2005 Awardee: Graeme Truslove
The award enabled me to refine and enhance the methods I have been working towards for years now...I am very grateful to have received such an opportunity at this stage in my artistic development.
Biography
Graeme is a composer with a difference, his ‘instrument’ is a computer. He is the first electroacoustic composer to be funded by the Awards. Graeme combines technical innovation with artistic integrity to produce exciting new sounds.
Graeme works in electronic music, working with performing musicians in the studio to produce compositions based on the sounds of the instruments, and also producing music based on electronic sound.

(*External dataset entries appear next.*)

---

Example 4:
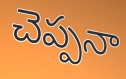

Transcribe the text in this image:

చెప్పనా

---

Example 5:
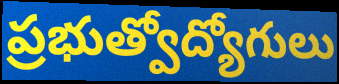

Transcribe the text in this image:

ప్రభుత్వోద్యోగులుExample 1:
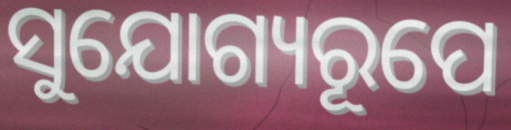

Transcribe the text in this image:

ସୁଯୋଗ୍ୟରୂପେ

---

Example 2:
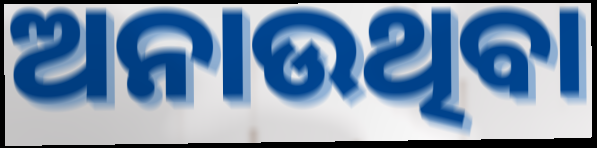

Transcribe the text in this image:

ଅନାଉଥିବା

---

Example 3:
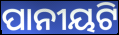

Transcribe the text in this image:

ପାନୀୟଟି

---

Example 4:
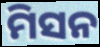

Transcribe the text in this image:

ମିସନ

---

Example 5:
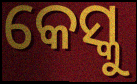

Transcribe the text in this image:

କେସ୍କୁ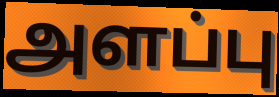
அளப்பு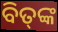
ବିତ୍‌ଙ୍କ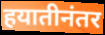
हयातीनंतरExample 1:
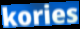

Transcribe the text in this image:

kories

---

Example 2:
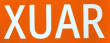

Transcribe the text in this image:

XUAR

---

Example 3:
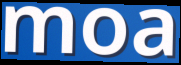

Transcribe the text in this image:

moa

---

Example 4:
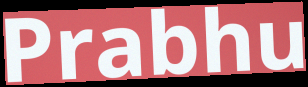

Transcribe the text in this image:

Prabhu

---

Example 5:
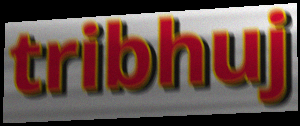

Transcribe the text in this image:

tribhuj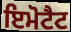
ਇਮੋਟੈਟ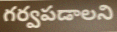
గర్వపడాలనిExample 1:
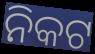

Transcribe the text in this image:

ନିକଟ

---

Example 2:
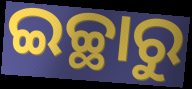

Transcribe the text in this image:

ଇଚ୍ଛାରୁ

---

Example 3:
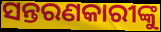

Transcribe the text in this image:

ସନ୍ତରଣକାରୀଙ୍କୁ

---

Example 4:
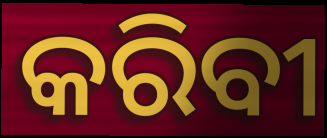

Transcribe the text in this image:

କରିବୀ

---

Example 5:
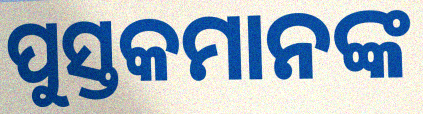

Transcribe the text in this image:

ପୁସ୍ତକମାନଙ୍କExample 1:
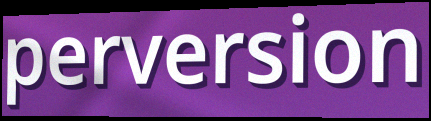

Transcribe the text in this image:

perversion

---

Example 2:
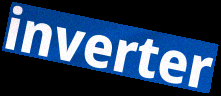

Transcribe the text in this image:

inverter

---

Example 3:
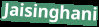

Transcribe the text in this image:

Jaisinghani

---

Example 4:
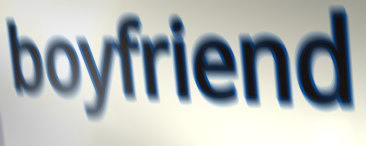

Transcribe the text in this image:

boyfriend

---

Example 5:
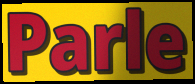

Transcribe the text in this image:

Parle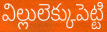
విల్లులెక్కుపెట్టి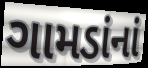
ગામડાંનાંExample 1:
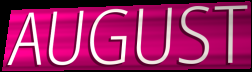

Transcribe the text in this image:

AUGUST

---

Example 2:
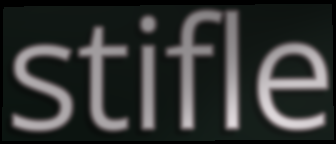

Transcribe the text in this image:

stifle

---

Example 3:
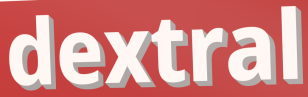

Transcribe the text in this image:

dextral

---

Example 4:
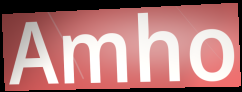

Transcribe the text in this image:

Amho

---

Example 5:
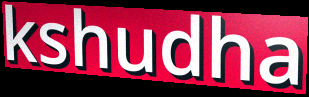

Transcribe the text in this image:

kshudhaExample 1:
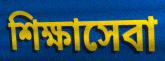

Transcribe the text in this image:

শিক্ষাসেবা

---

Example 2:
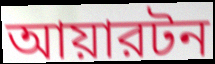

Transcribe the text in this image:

আয়ারটন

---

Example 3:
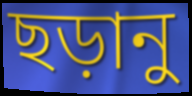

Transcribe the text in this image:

ছড়ানু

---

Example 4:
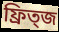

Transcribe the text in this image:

ফ্রিত্জ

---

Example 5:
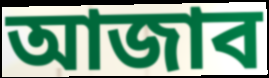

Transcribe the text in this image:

আজাব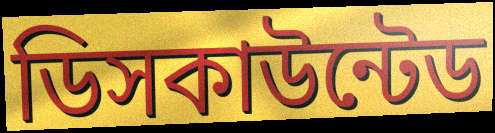
ডিসকাউন্টেড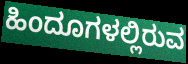
ಹಿಂದೂಗಳಲ್ಲಿರುವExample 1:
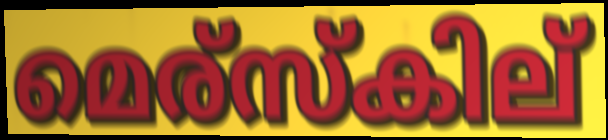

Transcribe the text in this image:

മെര്സ്കില്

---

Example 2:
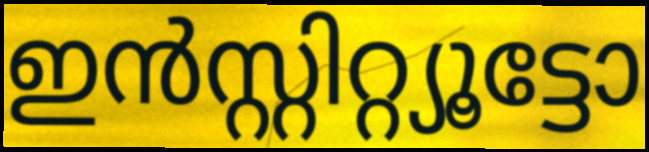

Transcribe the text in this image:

ഇൻസ്റ്റിറ്റ്യൂട്ടോ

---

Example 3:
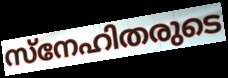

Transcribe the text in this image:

സ്നേഹിതരുടെ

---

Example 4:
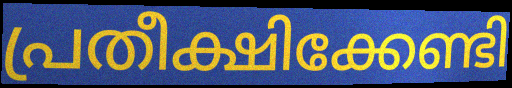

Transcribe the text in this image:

പ്രതീക്ഷിക്കേണ്ടി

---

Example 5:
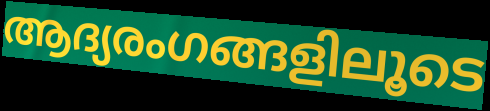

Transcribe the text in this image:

ആദ്യരംഗങ്ങളിലൂടെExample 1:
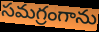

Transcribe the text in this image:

Some highly innovative elements of his current research included ‘live electronics’. He explains, “in composing for live electronics… the composer creates an electronic instrument and writes a score for its performance, requiring the presence of a ‘technology performer’ to play it. This approach has influenced the way I structure my pieces.”
Recent work with theatre directors and a visual artist on a three-dimensional adaptation of ‘The Tempest’ has led to interesting collaboration on a new play, investigating the possible influences that interactive music can have on narrative when introduced at the script-writing stage.
How the Award Helped
Graeme received a Dewar Arts Award to support him while studying for a PhD in composition at the University of Glasgow’s Department of Music. The award funded the creation of Electroacoustic Suite II, premiered in April 2007 in Glasgow.
Since the Award
Graeme successfully completed his PhD in 2009. His composition, Electroacoustic Suite II, which formed part of his doctoral portfolio, is in three movements, Portals, Convergence in Four Directions and Divergent Dialogues.
The award enabled me to refine and enhance the methods I have been working towards for years now...I am very grateful to have received such an opportunity at this stage in my artistic development.